++++ RECORD SET

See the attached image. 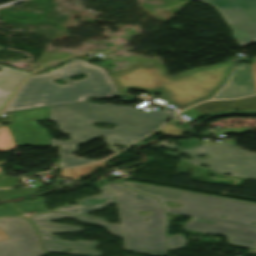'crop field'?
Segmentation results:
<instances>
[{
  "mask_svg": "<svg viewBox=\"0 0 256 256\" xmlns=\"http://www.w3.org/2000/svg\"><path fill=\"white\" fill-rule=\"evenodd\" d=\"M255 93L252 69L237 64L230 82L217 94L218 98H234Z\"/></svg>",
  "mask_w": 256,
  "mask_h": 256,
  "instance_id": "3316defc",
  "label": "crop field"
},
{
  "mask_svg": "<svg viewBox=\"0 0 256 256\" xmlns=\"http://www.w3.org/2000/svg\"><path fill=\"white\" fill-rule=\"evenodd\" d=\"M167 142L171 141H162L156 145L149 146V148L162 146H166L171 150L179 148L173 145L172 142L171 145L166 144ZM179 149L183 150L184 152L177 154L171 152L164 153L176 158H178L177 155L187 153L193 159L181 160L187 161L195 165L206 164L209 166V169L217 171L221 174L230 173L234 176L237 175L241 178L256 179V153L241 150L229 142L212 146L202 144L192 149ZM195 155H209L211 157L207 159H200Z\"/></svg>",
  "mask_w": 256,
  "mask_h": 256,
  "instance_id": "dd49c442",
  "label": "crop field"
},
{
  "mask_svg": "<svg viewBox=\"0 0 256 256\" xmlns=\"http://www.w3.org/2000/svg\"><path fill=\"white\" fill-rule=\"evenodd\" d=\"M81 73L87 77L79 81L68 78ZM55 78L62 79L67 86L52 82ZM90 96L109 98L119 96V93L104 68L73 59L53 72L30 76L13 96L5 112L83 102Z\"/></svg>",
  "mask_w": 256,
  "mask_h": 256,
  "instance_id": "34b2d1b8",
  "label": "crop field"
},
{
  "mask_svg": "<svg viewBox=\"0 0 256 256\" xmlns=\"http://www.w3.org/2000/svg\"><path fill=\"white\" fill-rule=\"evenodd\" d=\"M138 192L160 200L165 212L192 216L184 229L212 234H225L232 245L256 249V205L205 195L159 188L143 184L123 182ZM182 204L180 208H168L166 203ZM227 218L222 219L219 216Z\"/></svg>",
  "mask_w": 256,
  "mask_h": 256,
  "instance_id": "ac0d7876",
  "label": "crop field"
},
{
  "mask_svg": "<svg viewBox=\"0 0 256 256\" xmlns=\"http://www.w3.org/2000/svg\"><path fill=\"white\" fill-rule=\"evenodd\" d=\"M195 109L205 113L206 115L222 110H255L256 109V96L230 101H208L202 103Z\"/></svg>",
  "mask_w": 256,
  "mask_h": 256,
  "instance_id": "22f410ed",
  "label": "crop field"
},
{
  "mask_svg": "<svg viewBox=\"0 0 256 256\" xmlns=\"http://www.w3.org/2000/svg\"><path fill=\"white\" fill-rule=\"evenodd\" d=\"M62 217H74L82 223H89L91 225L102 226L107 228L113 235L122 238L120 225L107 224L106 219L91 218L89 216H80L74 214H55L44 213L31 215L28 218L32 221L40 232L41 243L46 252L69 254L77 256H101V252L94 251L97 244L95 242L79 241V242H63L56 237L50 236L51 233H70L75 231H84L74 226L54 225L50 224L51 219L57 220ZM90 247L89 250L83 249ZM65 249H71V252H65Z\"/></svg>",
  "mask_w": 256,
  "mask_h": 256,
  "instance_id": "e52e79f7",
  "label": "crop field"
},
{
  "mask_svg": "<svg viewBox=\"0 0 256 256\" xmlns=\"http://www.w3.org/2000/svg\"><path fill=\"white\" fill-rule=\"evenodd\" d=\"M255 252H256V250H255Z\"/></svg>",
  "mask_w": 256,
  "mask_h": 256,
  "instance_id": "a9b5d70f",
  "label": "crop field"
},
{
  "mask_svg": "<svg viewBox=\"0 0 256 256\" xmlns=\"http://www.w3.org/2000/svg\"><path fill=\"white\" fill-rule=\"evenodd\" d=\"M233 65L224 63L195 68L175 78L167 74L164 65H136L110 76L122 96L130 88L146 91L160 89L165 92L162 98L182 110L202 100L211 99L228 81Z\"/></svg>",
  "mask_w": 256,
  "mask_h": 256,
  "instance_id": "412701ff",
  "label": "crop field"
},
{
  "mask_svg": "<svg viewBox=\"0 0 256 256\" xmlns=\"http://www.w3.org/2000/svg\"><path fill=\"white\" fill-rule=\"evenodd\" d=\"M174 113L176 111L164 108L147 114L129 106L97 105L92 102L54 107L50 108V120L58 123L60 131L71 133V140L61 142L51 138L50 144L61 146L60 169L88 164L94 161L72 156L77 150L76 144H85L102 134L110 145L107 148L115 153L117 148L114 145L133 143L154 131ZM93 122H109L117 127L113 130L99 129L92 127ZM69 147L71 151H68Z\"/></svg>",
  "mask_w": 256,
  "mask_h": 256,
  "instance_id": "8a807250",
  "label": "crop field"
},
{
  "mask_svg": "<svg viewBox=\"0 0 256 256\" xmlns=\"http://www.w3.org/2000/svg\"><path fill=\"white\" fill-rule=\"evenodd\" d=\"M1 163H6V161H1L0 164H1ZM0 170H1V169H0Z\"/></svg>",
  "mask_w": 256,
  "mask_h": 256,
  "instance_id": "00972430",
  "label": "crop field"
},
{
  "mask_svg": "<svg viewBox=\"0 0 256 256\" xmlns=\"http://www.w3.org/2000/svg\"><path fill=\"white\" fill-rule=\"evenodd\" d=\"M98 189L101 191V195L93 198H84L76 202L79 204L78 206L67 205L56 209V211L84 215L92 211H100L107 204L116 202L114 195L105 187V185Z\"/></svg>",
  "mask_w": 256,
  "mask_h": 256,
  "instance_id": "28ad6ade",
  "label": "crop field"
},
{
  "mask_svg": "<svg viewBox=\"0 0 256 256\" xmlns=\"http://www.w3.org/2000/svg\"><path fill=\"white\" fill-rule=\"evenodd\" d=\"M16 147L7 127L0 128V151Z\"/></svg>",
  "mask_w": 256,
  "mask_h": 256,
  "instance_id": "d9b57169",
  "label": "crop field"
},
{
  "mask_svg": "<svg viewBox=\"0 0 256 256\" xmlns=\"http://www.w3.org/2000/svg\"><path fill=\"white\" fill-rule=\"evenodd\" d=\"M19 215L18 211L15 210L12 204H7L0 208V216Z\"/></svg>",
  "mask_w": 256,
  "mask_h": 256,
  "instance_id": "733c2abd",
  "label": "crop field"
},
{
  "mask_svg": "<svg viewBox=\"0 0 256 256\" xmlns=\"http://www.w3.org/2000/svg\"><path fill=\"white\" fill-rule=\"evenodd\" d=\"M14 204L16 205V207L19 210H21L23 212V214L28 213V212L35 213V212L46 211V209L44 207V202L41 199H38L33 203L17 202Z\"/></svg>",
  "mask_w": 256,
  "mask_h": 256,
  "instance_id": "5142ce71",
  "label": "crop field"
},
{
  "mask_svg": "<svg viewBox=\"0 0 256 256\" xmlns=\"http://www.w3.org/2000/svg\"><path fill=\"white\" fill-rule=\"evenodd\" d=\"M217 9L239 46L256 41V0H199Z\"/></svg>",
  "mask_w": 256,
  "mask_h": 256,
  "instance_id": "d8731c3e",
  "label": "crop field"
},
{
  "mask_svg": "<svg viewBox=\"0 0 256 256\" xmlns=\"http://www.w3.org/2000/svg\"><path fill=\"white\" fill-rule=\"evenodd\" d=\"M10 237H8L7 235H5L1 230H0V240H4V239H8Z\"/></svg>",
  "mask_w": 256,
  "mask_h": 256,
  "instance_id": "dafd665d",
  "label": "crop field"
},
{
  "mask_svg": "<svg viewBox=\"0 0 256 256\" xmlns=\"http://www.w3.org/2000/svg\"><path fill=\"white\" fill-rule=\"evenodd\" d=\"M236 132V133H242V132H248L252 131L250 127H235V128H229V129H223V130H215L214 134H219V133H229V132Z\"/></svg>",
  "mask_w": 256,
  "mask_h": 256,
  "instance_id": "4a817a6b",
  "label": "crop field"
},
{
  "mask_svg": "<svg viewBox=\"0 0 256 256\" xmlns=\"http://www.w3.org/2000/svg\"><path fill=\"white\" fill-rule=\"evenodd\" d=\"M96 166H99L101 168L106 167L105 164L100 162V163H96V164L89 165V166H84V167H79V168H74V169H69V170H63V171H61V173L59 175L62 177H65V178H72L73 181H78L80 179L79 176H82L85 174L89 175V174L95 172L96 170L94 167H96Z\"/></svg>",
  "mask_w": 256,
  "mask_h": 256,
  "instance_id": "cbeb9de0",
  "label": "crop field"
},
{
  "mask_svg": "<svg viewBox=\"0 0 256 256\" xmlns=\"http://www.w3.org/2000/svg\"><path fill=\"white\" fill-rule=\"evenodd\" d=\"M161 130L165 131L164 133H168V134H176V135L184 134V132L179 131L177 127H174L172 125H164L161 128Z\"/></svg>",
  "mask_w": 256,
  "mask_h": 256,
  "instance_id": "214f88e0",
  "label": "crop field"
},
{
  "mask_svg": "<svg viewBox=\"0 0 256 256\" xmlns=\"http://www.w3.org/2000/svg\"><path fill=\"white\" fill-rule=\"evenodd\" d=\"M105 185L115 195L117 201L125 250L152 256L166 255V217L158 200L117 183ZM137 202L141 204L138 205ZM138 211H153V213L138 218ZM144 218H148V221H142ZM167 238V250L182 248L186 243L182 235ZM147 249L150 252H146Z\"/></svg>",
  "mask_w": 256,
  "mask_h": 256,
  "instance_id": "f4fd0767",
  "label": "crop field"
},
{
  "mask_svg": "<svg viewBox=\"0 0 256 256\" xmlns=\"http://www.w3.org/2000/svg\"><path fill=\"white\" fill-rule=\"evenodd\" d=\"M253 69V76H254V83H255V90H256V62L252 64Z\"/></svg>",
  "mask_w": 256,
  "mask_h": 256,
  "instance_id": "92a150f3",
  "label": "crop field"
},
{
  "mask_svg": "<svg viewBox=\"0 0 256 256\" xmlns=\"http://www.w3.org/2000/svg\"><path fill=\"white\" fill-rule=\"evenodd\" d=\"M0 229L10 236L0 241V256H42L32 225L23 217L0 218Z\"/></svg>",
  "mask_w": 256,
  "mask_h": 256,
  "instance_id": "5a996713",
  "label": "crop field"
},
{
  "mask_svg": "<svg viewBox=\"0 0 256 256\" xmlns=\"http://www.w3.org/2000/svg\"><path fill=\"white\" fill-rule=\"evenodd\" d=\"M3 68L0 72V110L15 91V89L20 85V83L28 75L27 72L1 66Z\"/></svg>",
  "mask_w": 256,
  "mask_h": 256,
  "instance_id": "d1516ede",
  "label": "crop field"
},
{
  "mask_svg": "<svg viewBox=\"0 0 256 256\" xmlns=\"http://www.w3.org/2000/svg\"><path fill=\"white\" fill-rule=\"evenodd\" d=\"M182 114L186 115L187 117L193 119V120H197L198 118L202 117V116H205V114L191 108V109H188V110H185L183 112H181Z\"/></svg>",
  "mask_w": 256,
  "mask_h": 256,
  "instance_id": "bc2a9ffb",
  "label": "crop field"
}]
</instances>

++++++++
++++ RECORD SET

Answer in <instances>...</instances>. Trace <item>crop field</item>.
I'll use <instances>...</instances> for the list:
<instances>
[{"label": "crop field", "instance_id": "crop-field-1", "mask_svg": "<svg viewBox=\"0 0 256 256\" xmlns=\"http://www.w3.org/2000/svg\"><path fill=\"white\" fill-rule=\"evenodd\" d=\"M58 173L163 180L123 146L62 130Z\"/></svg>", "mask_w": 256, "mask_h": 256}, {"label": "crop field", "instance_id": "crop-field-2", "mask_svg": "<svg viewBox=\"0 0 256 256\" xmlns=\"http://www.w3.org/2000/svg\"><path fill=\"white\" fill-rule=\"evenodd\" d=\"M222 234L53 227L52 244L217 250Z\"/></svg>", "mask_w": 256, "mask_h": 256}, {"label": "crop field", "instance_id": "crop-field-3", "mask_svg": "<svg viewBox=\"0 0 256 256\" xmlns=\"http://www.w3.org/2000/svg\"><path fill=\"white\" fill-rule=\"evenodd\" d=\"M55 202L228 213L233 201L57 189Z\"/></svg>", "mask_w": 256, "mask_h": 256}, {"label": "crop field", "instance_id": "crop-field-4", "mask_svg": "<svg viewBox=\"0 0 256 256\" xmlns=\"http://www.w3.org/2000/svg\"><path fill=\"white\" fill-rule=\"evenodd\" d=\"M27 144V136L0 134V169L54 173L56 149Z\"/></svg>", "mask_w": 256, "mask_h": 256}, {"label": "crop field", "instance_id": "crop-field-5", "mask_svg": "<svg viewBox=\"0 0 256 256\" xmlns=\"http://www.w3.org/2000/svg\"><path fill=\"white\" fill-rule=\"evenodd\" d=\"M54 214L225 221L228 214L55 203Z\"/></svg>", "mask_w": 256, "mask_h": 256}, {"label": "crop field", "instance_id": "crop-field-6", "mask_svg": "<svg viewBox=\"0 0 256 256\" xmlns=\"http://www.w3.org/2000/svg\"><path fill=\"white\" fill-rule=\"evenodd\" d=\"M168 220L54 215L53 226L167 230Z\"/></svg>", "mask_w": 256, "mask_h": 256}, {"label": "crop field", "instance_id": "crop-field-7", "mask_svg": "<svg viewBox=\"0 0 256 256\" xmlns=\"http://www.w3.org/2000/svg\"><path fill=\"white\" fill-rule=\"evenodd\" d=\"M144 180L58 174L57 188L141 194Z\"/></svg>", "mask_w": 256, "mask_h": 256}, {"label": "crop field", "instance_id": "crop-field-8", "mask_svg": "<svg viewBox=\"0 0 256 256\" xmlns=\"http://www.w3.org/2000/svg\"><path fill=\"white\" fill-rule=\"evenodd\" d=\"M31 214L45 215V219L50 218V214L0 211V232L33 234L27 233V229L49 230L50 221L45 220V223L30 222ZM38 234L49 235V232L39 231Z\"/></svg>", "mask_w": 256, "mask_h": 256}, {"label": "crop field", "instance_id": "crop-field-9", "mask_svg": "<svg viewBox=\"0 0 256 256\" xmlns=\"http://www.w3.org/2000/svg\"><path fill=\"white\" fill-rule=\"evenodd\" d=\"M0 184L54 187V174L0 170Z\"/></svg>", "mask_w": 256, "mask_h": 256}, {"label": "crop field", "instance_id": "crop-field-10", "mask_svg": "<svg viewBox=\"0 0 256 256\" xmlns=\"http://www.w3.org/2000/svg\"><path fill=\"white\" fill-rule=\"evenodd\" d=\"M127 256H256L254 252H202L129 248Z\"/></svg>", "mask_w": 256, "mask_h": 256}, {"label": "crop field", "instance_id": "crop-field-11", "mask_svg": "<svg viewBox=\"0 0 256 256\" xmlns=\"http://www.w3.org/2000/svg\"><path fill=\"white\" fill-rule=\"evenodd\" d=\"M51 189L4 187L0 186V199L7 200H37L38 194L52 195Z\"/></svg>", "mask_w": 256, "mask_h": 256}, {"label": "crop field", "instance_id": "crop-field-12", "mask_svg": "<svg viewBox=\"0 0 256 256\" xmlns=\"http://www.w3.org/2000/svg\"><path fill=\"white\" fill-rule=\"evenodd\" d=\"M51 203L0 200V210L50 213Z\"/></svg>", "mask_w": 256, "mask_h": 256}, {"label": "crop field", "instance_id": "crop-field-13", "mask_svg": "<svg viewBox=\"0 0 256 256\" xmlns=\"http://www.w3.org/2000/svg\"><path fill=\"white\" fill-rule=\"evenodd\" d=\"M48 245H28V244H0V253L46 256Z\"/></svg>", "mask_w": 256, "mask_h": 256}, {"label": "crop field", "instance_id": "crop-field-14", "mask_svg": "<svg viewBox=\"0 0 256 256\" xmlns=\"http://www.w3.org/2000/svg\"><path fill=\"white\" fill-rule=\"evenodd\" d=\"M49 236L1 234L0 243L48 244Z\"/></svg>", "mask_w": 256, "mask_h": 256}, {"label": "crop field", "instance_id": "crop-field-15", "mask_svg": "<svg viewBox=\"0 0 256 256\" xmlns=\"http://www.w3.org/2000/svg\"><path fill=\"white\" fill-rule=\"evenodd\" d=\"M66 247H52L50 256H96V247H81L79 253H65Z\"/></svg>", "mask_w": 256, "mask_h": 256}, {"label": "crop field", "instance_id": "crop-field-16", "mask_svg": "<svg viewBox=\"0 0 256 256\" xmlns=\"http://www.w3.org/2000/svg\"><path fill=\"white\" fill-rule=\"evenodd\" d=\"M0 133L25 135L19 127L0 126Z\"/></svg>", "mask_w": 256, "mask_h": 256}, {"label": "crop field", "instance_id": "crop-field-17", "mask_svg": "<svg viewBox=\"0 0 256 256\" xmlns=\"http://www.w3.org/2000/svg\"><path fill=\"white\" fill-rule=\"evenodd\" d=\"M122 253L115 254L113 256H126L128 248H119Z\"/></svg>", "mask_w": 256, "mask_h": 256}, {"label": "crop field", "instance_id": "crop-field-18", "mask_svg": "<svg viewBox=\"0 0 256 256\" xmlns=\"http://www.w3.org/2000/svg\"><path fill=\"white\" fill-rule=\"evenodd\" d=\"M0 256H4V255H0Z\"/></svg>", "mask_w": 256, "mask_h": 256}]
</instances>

++++++++
++++ RECORD SET

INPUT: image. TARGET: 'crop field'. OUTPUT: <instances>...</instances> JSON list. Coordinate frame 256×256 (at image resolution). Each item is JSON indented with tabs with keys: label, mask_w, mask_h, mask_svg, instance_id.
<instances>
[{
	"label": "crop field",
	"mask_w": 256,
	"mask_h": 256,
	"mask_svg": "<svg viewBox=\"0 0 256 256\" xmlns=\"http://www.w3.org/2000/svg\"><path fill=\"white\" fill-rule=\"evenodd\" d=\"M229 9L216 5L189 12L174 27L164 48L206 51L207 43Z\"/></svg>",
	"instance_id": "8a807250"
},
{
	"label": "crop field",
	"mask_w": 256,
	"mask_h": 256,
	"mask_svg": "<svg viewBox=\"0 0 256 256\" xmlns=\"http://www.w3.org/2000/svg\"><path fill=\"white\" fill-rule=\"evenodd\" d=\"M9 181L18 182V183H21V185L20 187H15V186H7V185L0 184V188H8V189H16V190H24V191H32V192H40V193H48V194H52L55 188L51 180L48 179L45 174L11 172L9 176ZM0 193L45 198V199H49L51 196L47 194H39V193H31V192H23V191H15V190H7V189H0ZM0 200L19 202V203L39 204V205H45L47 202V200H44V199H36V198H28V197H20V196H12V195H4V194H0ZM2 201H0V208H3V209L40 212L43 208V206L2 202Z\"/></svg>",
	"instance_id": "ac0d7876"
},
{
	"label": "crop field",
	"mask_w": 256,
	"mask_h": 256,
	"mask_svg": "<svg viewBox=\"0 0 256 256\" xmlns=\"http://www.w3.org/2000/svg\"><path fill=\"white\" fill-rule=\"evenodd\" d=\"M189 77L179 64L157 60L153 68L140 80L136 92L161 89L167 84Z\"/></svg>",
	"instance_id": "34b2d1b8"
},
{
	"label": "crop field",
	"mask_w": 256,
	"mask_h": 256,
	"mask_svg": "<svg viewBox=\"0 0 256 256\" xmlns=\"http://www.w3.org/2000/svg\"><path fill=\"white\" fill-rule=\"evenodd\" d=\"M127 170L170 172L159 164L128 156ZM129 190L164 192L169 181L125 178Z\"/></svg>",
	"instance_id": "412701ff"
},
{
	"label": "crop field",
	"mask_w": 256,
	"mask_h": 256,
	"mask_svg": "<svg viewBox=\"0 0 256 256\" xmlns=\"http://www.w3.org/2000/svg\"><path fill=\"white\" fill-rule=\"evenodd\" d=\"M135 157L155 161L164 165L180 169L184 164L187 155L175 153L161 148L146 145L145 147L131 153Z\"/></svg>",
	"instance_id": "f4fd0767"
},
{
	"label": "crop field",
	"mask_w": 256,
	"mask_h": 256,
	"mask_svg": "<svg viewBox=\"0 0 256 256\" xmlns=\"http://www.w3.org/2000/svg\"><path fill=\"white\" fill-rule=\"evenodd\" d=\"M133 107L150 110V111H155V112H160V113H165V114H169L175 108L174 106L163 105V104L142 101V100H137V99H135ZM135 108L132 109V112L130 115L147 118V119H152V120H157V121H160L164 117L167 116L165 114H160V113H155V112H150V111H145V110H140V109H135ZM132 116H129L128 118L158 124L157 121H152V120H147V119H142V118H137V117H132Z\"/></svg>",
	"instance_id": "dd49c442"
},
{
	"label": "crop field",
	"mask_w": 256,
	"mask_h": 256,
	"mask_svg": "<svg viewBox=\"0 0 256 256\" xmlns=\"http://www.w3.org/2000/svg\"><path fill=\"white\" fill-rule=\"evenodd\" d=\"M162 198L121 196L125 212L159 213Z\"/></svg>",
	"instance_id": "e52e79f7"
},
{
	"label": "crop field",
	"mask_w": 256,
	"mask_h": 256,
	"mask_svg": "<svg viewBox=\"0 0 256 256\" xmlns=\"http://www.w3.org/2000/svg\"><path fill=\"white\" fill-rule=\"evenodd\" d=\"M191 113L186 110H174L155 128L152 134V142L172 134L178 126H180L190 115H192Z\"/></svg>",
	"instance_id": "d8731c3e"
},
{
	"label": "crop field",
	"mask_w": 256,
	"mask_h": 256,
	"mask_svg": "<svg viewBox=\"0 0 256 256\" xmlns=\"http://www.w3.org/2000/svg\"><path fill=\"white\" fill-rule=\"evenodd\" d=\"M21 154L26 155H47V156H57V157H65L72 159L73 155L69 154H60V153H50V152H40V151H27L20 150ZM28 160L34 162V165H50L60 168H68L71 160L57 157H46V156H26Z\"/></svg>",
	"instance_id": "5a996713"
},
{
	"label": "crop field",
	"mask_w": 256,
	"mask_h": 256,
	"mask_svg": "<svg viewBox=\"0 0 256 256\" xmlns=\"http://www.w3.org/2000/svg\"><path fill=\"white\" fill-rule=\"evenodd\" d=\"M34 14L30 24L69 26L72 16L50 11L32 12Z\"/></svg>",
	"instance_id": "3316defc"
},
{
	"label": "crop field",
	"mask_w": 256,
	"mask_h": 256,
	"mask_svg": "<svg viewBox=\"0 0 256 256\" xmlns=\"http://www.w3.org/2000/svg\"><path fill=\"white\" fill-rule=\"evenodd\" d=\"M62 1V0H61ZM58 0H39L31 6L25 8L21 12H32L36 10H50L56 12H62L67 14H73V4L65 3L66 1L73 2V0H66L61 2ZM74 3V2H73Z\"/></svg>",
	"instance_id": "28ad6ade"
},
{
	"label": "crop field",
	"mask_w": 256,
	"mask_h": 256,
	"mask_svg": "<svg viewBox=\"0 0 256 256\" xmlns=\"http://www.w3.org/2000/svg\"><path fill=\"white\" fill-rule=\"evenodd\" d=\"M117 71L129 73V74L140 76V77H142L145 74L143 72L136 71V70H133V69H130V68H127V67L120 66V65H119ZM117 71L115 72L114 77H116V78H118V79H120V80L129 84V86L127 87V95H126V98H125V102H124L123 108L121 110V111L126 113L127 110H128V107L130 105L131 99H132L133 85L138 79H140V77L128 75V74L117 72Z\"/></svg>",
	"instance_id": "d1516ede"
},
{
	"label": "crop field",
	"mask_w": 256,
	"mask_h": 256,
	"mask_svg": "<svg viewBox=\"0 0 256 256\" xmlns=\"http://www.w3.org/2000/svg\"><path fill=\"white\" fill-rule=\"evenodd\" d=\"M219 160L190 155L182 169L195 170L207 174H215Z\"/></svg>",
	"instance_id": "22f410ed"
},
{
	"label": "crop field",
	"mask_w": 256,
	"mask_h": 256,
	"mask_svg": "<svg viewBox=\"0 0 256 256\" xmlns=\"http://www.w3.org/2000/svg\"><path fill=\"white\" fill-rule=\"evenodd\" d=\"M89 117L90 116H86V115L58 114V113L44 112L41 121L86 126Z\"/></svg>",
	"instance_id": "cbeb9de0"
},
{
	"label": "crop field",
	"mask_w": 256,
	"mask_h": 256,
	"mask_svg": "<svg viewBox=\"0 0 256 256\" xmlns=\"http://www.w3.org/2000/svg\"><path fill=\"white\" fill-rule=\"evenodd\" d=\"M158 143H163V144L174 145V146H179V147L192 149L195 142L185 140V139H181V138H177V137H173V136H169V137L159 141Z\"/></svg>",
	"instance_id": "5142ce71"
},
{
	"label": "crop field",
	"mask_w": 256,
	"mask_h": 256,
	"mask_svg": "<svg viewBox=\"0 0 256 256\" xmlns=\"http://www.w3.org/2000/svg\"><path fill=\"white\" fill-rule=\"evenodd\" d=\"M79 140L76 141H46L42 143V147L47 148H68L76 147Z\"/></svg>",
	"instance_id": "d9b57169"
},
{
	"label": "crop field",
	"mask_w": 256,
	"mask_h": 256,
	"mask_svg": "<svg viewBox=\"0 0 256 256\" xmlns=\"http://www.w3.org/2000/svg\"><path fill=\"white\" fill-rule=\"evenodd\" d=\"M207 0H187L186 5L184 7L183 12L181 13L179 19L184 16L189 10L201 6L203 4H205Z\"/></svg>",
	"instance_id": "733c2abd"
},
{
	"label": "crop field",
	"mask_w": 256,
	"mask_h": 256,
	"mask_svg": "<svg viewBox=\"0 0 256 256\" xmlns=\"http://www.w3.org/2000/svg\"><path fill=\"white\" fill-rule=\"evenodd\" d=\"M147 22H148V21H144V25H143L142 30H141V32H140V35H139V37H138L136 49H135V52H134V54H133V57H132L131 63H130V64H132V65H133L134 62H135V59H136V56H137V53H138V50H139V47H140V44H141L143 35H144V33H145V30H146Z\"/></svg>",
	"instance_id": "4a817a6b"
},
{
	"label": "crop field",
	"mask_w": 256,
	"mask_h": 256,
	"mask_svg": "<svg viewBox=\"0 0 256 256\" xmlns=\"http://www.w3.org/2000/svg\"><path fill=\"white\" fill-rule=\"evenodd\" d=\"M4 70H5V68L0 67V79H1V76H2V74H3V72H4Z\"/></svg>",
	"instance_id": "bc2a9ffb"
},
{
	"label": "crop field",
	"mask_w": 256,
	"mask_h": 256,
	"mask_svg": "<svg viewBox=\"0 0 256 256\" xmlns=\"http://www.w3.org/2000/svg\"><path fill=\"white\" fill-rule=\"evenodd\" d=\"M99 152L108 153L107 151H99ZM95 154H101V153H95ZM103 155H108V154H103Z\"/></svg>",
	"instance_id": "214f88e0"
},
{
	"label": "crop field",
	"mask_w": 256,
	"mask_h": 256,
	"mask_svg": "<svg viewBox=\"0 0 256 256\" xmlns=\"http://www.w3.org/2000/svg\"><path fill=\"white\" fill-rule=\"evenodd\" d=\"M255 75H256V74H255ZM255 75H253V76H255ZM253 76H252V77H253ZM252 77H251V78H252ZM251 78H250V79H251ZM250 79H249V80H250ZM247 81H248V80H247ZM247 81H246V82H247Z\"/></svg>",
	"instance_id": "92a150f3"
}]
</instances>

++++++++

## EXERCISE OBJECTIVE
Pull out each line above that contains the string "item", and list those lines in their original order.

## SOLUTION TO THIS PROBLEM
Answer in <instances>...</instances>. Trace <item>crop field</item>.
INPUT: image. TARGET: 'crop field'. OUTPUT: <instances>...</instances> JSON list. Coordinate frame 256×256 (at image resolution). Each item is JSON indented with tabs with keys: label, mask_w, mask_h, mask_svg, instance_id.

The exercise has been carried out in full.